C’est en compagnie de Marco, le guide VTT de l’Ötzibike Academy, que nous allons parcourir aujourd’hui les trails qui surplombent la charmante ville de Merano. Nous suivons la rivière Etsch-Adige et descendons presque en roue libre jusqu’au télécabine Rio Lagundo. Les vélos sont prestement embarqués et, quelques minutes plus tard, nous sommes à pied d’œuvre à Aschbach, prêts à entamer l’ascension. Non pas – rassurez-vous – au guidon d’un VTT électrique, mais bien d’un ‘bio-bike’, comme dit Marco, qui sollicite pleinement la force musculaire et la capacité pulmonaire.

La première partie de l’ascension s’effectue sur un chemin en gravier. Rien de spécial à signaler. Nous pédalons joyeusement en profitant des magnifiques paysages. Après le Naturnser Alm, les choses deviennent plus sérieuses. L’escalade vers le plateau de Nörderberg est terriblement abrupte. Arrivés au sommet, nous admirons la vue sur Vinschgau, Schnalstal, le Texelgruppe et les Dolomites. Depuis leur pâture, les vachent regardent passer les vététistes.

La descende depuis le plateau jusqu’à l’église de Vigiljoch est du pur enduro : nous nous frayons un chemin entre d’énormes roches et des racines saillantes, en négociant au mieux les drops qui se présentent. Après Vigiljoch, nous approchons du point culminant de la journée. À Bärenbadalm, nous reprenons des forces dans le restaurant du même nom. Enfin, la Steinbruchtrail qui nous ramène au Rio Lagundo s’apparente à un long kick d’adrénaline. Nous traçons à travers une forêt de sombres sapins, en négociant des passages parfois très pentus. Les mountainbikers chevronnés s’en donnent ici à cœur joie : switchbacks, drops, passages dans des rochers, tapis de racines… Un bref moment d’inattention me vaut quelques égratignures, et surtout un grand coup à l’ego.
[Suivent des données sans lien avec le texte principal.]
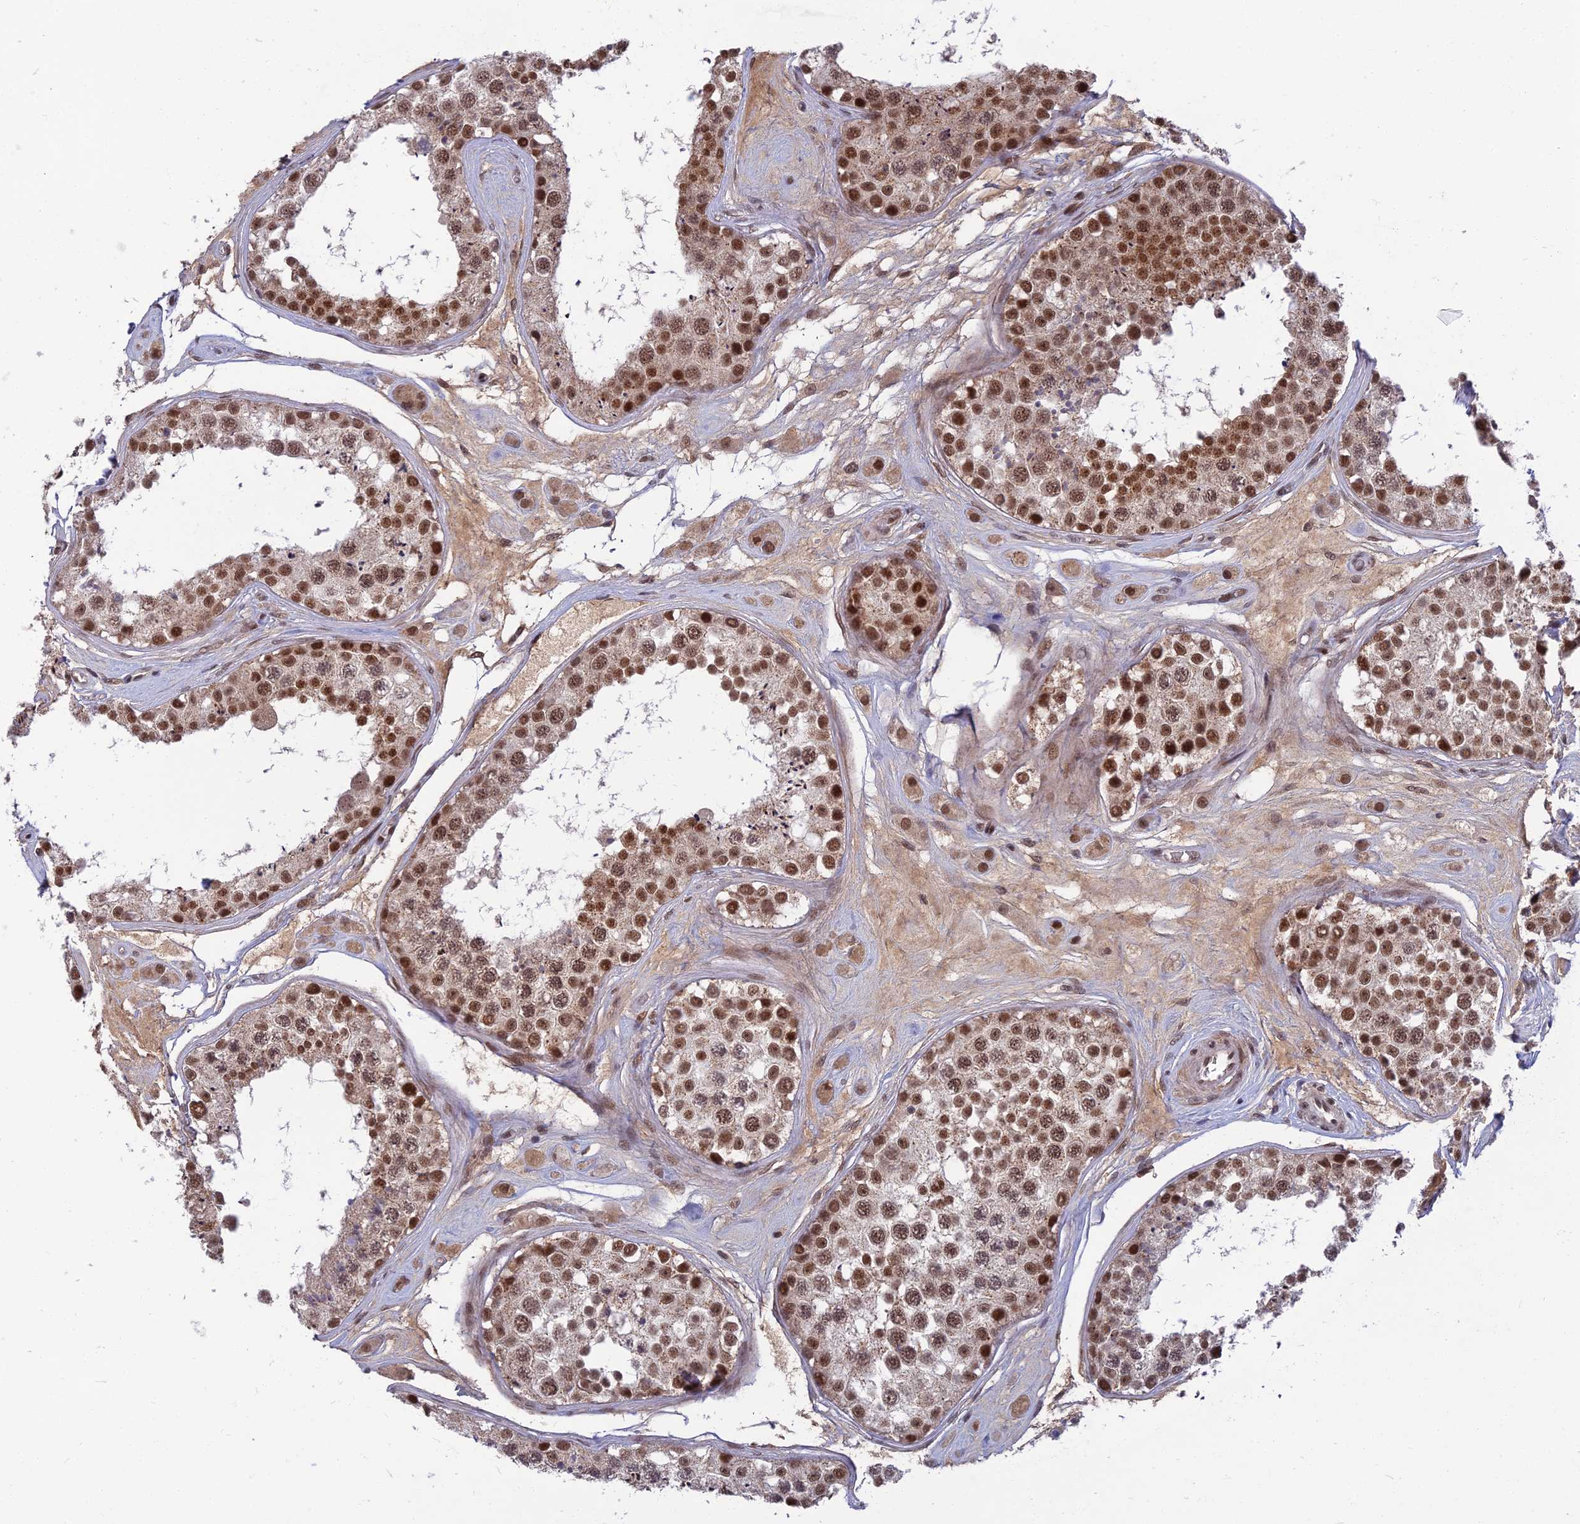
{"staining": {"intensity": "strong", "quantity": ">75%", "location": "nuclear"}, "tissue": "testis", "cell_type": "Cells in seminiferous ducts", "image_type": "normal", "snomed": [{"axis": "morphology", "description": "Normal tissue, NOS"}, {"axis": "topography", "description": "Testis"}], "caption": "Immunohistochemistry (IHC) histopathology image of normal human testis stained for a protein (brown), which exhibits high levels of strong nuclear positivity in about >75% of cells in seminiferous ducts.", "gene": "TCEA2", "patient": {"sex": "male", "age": 25}}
Le reste de la journée se passe calmement, en jouant les touristes dans l’espace de randonnée Meran 2000. Sur la hauteur qui surplombe la ville thermale de Merano, nous sollicitons une dernière fois notre muscle cardiaque sur le toboggan Alpin Bob, avant de décompresser sur une terrasse ensoleillée, où nous faisons la connaissance des Halfinger, les petits chevaux à crinière blonde typiques de la région. 

Reinhold Messner, le plus grand alpiniste du Sud-Tyrol, l’a toujours dit : ‘les Dolomites sont les plus belles montagnes du monde’. À l’issue de notre séjour, nous ne pouvons que lui donner raison. Sac à dos ficelé, chaussures de rando lacées, harnais serré et VTT piloté à toute allure… nous avons goûté à 100% à toutes les activités, à la succulente cuisine locale et aux majestueux paysages. Val Senales/Schnalstal est un destination de rêve pour l’outdoor. Un bijou serti dans un environnement classé au patrimoine mondial de l’UNESCO, qui mérite mille fois le détour.